Filter the entries down to the lines holding "like", then copy those lines.

** Material supplied follows **

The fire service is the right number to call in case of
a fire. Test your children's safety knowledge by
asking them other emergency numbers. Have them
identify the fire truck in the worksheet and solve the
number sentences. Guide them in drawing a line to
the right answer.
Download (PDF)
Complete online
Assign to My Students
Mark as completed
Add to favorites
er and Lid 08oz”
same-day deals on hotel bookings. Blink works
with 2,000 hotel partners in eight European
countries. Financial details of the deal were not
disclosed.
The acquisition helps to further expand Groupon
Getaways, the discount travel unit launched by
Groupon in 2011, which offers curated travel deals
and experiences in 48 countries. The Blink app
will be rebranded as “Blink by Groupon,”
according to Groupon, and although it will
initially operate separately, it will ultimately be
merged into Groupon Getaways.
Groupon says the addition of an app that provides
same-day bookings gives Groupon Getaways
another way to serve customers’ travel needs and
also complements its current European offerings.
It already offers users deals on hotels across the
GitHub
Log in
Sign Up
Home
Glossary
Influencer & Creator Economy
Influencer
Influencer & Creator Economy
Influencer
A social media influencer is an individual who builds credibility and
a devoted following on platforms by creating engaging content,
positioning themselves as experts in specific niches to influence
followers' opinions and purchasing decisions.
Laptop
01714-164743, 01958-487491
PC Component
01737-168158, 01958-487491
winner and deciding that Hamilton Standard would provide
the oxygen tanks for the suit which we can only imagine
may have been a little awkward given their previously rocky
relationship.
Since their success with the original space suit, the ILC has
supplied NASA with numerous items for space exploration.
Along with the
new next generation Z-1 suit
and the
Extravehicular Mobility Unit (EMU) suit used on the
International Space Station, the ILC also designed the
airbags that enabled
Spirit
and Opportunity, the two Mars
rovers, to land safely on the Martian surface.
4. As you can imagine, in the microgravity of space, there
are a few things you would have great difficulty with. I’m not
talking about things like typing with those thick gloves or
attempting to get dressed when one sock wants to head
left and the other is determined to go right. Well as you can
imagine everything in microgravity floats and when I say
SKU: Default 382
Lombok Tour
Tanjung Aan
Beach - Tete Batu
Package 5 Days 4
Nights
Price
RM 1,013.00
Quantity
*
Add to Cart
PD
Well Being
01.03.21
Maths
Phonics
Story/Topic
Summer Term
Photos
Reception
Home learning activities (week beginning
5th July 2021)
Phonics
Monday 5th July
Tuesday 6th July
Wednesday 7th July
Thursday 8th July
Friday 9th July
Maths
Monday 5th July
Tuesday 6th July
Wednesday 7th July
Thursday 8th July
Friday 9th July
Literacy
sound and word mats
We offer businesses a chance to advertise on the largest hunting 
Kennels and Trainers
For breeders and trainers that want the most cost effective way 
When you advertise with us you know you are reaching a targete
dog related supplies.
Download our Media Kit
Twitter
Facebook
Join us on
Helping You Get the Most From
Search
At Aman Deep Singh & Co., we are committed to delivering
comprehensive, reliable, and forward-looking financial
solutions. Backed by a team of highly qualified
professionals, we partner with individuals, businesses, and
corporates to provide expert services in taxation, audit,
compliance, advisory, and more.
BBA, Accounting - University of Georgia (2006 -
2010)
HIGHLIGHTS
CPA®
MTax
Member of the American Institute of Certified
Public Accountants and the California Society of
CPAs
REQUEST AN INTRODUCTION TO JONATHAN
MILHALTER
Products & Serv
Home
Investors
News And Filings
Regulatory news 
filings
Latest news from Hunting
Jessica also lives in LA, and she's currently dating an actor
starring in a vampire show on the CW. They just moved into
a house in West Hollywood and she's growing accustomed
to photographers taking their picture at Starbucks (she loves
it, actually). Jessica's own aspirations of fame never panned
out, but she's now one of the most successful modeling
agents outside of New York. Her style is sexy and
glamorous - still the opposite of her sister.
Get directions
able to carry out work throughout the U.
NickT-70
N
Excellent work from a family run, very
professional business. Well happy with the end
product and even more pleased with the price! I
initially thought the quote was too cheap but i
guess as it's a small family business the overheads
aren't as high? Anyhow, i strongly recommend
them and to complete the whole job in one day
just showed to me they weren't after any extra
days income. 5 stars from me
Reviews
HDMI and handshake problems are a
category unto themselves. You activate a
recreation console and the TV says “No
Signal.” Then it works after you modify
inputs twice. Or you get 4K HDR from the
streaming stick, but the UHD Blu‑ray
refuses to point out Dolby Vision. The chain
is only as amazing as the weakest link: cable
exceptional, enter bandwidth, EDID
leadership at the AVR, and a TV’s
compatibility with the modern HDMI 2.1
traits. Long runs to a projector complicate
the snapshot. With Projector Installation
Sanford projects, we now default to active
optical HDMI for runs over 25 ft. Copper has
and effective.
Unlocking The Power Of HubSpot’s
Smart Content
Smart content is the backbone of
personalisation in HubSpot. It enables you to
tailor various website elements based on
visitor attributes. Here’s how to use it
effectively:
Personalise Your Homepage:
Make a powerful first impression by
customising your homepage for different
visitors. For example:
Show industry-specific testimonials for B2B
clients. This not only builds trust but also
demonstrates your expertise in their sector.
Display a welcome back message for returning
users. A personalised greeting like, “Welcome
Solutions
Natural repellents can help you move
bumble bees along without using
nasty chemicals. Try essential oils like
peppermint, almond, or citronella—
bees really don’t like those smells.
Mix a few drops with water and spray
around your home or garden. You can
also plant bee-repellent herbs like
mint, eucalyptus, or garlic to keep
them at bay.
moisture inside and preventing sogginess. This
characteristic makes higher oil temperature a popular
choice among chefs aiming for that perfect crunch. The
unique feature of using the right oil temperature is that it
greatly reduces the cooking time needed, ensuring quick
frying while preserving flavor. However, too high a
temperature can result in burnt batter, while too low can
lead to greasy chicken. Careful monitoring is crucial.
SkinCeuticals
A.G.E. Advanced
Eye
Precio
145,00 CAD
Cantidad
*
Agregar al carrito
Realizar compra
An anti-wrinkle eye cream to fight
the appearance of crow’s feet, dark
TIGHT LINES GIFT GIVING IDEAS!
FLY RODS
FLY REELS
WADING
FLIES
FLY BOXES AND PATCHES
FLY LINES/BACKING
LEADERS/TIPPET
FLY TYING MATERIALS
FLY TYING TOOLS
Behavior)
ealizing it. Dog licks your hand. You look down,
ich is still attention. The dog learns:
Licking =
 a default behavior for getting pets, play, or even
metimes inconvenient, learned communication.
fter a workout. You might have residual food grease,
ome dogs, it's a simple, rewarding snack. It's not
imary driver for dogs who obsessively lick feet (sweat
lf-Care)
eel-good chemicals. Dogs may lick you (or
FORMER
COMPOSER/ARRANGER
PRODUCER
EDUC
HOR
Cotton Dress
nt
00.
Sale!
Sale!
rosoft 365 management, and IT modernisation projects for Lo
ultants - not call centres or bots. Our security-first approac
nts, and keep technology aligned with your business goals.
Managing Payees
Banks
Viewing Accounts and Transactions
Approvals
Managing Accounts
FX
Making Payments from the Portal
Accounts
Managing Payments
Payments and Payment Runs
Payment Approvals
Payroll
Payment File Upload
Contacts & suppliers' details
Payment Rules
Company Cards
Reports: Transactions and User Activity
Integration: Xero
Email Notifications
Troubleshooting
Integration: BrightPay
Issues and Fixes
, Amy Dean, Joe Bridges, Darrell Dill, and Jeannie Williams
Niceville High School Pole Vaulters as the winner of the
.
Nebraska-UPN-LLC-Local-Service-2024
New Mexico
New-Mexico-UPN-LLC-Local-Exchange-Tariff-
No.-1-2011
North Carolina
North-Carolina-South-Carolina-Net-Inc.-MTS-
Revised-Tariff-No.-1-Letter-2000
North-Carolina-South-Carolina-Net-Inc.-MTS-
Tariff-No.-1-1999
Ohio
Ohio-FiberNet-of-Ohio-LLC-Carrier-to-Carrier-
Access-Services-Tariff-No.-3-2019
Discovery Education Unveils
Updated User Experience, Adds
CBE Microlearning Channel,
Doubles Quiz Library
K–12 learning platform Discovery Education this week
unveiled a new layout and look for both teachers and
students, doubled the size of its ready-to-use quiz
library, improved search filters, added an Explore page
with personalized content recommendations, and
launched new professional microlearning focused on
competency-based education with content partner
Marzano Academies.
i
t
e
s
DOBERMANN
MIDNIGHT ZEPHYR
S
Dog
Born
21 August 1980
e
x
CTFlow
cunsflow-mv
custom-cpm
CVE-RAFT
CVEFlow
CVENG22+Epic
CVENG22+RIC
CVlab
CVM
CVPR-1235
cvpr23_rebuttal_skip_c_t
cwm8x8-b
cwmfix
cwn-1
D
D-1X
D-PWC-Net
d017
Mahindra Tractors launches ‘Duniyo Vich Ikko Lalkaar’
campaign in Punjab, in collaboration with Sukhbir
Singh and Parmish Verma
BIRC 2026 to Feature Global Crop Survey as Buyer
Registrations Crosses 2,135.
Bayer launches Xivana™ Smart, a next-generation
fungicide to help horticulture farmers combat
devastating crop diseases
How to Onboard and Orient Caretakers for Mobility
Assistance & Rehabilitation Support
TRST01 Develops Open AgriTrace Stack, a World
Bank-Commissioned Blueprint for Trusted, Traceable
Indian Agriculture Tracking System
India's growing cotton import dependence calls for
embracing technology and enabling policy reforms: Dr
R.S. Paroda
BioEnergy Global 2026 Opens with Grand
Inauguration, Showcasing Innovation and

** End of Material supplied **

__Solution to this problem__.
talking about things like typing with those thick gloves or
users. A personalised greeting like, “Welcome
nasty chemicals. Try essential oils like
bees really don’t like those smells.
also plant bee-repellent herbs like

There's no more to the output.